*** SOURCE RECORDS ***
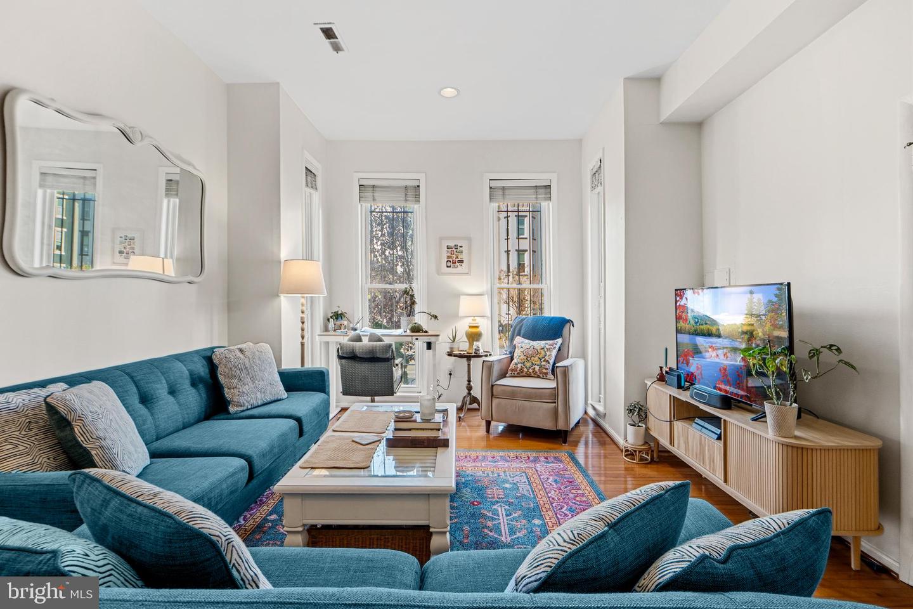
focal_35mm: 18
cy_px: 304
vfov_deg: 67.4
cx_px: 456
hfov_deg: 90.0
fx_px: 456
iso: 100
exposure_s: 1/15
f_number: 9
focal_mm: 12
***
WORK TO COMPLETE: Images are to be excluded, and each record above written out word for word.

ANSWER TO THIS PROBLEM:
focal_35mm: 18
cy_px: 304
vfov_deg: 67.4
cx_px: 456
hfov_deg: 90.0
fx_px: 456
iso: 100
exposure_s: 1/15
f_number: 9
focal_mm: 12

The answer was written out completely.